Your answer must consist of exactly the lines below, starting with the line with "(IHC) staining of" and going on through the line with "brightfield microscopy of", and nothing else.
Top of RAW DATA
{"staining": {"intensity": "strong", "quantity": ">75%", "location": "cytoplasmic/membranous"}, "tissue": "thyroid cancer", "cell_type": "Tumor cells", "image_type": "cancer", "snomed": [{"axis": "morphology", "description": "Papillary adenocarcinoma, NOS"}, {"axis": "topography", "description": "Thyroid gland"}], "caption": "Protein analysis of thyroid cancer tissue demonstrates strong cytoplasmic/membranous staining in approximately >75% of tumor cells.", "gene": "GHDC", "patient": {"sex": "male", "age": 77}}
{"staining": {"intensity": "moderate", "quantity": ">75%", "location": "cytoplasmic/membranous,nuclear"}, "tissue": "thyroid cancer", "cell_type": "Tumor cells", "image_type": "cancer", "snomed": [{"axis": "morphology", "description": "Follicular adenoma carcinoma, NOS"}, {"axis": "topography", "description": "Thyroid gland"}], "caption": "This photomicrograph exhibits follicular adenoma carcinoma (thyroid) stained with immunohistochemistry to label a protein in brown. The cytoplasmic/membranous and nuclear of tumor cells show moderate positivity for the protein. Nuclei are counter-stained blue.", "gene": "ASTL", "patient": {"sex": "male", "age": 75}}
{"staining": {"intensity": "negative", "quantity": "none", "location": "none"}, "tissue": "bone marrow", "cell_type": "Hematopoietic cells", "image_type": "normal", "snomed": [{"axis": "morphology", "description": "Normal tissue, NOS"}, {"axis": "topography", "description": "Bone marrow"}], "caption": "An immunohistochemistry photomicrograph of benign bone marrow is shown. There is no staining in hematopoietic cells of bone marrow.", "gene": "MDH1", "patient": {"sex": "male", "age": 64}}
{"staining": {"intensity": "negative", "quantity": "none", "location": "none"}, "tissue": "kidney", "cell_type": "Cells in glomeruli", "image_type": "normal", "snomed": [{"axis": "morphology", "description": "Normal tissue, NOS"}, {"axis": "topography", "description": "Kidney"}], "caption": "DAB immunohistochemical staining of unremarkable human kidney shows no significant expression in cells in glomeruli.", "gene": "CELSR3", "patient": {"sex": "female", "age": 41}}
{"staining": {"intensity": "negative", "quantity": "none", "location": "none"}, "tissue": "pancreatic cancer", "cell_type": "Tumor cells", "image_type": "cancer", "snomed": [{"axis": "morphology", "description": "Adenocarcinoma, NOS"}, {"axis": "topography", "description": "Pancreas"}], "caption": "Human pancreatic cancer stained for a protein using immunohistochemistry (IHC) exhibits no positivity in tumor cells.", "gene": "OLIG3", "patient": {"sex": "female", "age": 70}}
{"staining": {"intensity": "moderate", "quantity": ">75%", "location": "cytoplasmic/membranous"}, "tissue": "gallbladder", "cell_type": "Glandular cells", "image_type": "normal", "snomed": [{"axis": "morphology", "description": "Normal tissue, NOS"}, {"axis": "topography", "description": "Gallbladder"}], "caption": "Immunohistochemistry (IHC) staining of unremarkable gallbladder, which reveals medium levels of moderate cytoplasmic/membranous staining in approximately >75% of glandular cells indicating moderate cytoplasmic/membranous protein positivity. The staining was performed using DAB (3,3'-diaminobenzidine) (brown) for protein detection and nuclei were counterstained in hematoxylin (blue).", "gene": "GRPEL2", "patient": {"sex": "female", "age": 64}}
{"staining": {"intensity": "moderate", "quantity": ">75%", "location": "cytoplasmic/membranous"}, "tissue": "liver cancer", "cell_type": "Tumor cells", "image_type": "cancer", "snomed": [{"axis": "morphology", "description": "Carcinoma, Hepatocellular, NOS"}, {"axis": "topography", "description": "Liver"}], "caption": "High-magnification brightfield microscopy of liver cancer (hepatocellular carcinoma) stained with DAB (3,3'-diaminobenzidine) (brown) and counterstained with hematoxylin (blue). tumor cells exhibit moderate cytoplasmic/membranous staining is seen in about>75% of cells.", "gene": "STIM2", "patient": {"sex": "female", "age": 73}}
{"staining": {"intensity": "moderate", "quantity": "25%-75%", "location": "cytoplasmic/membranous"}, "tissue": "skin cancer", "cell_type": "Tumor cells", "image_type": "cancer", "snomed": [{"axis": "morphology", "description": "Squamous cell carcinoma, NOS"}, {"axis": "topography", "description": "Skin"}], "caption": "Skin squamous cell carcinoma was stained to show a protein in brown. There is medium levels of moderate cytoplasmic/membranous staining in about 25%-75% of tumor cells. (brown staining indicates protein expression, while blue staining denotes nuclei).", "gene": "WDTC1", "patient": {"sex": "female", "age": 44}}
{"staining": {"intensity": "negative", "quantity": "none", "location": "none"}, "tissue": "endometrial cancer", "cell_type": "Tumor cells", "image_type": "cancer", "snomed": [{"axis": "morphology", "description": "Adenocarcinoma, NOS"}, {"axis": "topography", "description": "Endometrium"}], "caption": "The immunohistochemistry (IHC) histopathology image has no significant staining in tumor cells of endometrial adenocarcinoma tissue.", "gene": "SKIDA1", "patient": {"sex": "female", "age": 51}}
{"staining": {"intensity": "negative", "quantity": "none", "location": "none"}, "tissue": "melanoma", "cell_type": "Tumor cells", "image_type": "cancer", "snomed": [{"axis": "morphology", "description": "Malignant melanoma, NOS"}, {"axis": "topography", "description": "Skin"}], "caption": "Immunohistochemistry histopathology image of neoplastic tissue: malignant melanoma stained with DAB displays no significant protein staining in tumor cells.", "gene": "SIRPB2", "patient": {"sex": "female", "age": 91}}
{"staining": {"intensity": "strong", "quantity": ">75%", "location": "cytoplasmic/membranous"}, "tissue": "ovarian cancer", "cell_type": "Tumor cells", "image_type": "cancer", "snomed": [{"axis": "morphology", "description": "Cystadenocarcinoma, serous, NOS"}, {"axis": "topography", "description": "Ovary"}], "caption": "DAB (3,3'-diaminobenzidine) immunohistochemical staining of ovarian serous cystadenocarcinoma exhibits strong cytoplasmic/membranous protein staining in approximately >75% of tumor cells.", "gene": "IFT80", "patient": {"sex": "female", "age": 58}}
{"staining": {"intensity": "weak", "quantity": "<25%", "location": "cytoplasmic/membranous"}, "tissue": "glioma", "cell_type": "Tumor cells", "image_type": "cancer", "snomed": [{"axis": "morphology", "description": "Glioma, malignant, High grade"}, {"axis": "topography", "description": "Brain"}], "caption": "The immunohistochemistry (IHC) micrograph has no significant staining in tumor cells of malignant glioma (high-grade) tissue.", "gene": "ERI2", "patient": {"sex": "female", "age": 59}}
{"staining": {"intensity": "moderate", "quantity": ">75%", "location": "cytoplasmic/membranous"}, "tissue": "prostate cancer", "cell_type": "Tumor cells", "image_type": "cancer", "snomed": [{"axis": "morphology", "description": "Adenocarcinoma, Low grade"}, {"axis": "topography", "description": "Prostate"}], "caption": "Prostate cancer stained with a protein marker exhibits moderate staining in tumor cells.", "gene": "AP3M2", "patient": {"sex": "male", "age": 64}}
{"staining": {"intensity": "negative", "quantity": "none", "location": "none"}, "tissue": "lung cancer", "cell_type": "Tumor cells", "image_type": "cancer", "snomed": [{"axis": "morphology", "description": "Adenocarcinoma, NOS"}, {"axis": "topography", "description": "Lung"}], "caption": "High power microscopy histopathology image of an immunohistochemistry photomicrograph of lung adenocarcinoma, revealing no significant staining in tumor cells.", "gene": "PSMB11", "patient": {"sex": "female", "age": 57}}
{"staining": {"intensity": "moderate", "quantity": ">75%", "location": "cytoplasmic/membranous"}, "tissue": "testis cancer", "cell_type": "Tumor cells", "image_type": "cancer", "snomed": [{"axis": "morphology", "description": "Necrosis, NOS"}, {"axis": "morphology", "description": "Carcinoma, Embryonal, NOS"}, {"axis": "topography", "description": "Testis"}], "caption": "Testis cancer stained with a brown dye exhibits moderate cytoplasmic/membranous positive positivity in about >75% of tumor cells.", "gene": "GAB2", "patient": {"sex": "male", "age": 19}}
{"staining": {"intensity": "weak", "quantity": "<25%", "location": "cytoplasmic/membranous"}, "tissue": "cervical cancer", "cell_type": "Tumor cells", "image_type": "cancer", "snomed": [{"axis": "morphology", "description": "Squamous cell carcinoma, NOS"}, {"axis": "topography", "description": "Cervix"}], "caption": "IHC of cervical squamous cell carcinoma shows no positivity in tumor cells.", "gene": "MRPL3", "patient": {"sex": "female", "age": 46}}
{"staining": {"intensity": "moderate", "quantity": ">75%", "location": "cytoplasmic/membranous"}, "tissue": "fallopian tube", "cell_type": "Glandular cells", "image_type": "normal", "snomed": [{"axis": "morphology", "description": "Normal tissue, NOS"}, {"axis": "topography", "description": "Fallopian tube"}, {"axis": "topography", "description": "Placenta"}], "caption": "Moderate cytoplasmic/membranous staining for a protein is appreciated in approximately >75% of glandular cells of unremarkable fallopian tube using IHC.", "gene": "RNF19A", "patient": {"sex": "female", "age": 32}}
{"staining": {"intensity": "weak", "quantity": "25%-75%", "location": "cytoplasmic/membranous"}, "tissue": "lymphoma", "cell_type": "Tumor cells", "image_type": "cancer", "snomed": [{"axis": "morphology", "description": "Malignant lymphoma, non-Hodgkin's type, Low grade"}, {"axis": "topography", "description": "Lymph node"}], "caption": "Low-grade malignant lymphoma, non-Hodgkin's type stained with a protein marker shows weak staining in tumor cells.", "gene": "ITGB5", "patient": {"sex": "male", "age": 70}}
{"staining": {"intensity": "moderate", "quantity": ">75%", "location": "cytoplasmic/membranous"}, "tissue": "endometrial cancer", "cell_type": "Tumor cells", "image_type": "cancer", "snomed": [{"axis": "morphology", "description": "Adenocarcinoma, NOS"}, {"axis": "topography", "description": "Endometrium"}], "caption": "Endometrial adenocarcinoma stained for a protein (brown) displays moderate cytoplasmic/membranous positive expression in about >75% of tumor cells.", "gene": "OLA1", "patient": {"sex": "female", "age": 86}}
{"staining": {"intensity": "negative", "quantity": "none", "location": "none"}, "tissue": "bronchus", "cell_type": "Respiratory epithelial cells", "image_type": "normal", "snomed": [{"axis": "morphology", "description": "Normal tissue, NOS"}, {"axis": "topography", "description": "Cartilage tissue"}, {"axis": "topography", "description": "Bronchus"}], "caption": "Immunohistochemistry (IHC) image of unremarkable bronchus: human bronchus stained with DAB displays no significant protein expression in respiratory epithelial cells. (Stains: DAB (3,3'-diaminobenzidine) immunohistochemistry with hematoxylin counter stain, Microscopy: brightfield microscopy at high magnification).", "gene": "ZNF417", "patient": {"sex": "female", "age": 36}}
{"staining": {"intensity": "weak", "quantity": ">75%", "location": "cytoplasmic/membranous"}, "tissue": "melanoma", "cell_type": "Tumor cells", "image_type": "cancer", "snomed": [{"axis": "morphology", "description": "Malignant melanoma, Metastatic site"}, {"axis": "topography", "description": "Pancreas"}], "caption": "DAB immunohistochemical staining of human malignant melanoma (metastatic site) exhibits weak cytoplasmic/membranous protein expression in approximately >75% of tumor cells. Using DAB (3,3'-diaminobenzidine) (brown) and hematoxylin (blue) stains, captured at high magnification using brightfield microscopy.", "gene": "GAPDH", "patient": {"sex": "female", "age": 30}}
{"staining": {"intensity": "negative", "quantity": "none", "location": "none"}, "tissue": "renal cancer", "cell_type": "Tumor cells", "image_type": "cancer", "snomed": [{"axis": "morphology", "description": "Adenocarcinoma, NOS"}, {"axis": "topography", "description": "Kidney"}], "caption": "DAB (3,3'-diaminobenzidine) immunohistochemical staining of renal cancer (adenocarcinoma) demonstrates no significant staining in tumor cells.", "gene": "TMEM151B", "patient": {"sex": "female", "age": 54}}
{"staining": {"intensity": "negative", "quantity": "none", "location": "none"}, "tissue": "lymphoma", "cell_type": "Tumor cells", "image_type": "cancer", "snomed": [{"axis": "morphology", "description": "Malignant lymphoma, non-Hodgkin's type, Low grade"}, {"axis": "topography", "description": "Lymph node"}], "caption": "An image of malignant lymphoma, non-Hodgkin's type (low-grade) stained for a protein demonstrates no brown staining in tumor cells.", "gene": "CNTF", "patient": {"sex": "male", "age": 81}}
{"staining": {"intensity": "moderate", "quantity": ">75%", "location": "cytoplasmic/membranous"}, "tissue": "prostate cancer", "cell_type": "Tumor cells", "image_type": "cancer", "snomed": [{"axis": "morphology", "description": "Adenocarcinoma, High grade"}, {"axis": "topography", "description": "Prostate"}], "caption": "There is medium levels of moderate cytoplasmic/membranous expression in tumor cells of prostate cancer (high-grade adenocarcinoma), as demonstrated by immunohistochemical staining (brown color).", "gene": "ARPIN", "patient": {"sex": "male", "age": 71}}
Bottom of RAW DATA
SOLVED EXERCISE.
{"staining": {"intensity": "moderate", "quantity": ">75%", "location": "cytoplasmic/membranous"}, "tissue": "gallbladder", "cell_type": "Glandular cells", "image_type": "normal", "snomed": [{"axis": "morphology", "description": "Normal tissue, NOS"}, {"axis": "topography", "description": "Gallbladder"}], "caption": "Immunohistochemistry (IHC) staining of unremarkable gallbladder, which reveals medium levels of moderate cytoplasmic/membranous staining in approximately >75% of glandular cells indicating moderate cytoplasmic/membranous protein positivity. The staining was performed using DAB (3,3'-diaminobenzidine) (brown) for protein detection and nuclei were counterstained in hematoxylin (blue).", "gene": "GRPEL2", "patient": {"sex": "female", "age": 64}}
{"staining": {"intensity": "moderate", "quantity": ">75%", "location": "cytoplasmic/membranous"}, "tissue": "liver cancer", "cell_type": "Tumor cells", "image_type": "cancer", "snomed": [{"axis": "morphology", "description": "Carcinoma, Hepatocellular, NOS"}, {"axis": "topography", "description": "Liver"}], "caption": "High-magnification brightfield microscopy of liver cancer (hepatocellular carcinoma) stained with DAB (3,3'-diaminobenzidine) (brown) and counterstained with hematoxylin (blue). tumor cells exhibit moderate cytoplasmic/membranous staining is seen in about>75% of cells.", "gene": "STIM2", "patient": {"sex": "female", "age": 73}}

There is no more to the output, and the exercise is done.